Gluten Free Chocolate Banana Raisin Bread

My last post was in September and then October came and passed us by and now it is the almost the end of November.  I was missing my blog, but all summer and into early fall I must admit I was feeling quite uninspired to cook, bake or even spend more than five minutes in the kitchen.  In addition, our schedule has been hectic with the addition of afternoon Kindergarten for the girls, but I think we have finally adapted to our new schedule. Now that the snow has come to stay for the winter (brrrr!), I feel like spending more time indoors to avoid the cold and I am once again feeling inspired to try new gluten free recipes and ideas!

My latest inspiration is a new bread recipe which turned out amazing! I say amazing because even I had my doubts that it might not turn out, but it turned out above my expectations. Currently I am trying to avoid milk products which is very sad as I am a girl who loves her cheese, lattes and yogurt!  It is a temporary avoidance thank goodness, but it has pushed me to try one new substitution in my bread that I have not tried. What I decided to use instead of regular milk was Almond Milk which is made from ground almonds.  I often use it as a substitute in my coffee but I had never tried it in baking before.  It comes in Unsweetened, Vanilla and Chocolate flavours.  I decided to shake up this banana bread with the addition of chocolate almond milk and it turned out very flavorful and added moisture to the bread. If you are worried about teh chocolate, this bread does not taste all that chocolately at all, it just gets a hint of the taste and the addition of nuttiness with the almond milk. This is not meant to be a sweet dessert bread, there is very little sugar or sweetness added, so feel free to use it as a everyday breakfast or lunch bread. Hope you Enjoy!

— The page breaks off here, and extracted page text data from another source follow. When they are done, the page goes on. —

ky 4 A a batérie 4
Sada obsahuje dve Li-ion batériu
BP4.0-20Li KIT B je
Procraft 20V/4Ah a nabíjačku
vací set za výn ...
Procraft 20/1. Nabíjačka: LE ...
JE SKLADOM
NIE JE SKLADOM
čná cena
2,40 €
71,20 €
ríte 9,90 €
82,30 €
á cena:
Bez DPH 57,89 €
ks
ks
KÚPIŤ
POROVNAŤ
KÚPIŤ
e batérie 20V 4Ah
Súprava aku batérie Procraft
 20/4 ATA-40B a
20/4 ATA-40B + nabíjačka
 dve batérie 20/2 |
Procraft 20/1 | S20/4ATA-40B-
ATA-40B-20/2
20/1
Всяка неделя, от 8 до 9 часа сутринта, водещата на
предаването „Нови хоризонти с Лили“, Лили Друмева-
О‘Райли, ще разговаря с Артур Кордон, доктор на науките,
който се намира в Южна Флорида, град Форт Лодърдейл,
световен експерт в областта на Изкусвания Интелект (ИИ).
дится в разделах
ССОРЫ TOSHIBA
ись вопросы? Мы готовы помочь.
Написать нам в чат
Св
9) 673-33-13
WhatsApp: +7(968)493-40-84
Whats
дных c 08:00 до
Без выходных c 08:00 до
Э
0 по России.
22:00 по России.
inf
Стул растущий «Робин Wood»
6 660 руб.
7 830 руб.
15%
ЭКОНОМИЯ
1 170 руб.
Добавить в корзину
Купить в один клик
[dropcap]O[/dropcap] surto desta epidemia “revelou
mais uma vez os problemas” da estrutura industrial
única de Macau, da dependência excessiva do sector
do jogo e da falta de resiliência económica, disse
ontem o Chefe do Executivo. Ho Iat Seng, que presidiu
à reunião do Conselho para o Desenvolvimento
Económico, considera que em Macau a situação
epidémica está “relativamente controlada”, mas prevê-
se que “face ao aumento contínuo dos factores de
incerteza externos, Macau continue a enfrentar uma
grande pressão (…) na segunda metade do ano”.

Chocolate Banana Raisin Bread

2 egg whites
1 large egg, slightly beaten
2 tbsp honey
1 tsp apple cider vinegar
1/4 cup canola oil
1 cup chocolate sweetened almond milk
2 large bananas, mashed
1 tsp salt
3/4 cup brown rice flour
1/4 cup buckwheat flours (you can substitute more brown rice flour if you do not have buckwheat)
1/4 cup cornstarch
1/4 cup tapioca starch (or potato starch)
1/2 cup quinoa flour
1/2 cup sorghum
1 tbsp xanthum gum
1/4 cup flax seeded, cracked 
3/4 cup raisins
2 1/4 tsp bread machine yeast
Optional: This bread has only a faint taste of chocolate from the Almond Milk, but if you like more chocolate I would add 1 tbsp cocoa powder or swap the raisins for chocolate chips. 

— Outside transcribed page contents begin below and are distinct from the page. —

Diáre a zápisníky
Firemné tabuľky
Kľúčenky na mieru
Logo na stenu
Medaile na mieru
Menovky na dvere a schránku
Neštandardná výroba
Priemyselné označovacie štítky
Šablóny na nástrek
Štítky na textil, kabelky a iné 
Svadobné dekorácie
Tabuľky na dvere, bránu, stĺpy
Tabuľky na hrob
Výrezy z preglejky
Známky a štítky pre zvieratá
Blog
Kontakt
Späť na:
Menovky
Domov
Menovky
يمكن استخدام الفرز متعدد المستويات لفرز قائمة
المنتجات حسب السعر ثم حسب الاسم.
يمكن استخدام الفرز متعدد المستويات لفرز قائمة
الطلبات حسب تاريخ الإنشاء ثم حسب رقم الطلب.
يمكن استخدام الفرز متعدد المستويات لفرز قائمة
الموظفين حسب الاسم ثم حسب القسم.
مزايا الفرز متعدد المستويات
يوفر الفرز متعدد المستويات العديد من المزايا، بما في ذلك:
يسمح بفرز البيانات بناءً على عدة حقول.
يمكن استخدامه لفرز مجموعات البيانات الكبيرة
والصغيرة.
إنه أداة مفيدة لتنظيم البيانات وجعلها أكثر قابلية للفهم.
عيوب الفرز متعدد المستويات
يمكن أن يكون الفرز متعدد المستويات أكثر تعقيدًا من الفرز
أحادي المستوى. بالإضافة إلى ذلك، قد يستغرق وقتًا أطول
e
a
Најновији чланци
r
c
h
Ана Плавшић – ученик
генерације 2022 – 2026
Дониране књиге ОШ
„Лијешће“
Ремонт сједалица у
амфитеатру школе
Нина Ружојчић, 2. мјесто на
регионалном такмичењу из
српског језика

1. Add all wet ingredients together in the bottom of the bread machine basket and mix well. 
2. In a separate bowl, add all the dry ingredients together and mix well. 
3. Pour the dry ingredients over top of the wet ingredients in the bread machine basket. 
4. Choose your gluten free cycle on the bread machine or a similar cycle. 
* I always like to check my bread machine half way through mixing cycle to make sure all the ingredients are mixing properly and give it a hand by hand mixing a bit to make sure all the ingredients are incorporated. I also remove the paddle one mixing is complete as to avoid a large hole in the bottom of the loaf. 
5. Once baking is complete, remove from pan and cool on a wire rack. For freezing I find it works best to slice once loaf is cooled, but if you want to enjoy a slice right away it always tastes best freshly baked.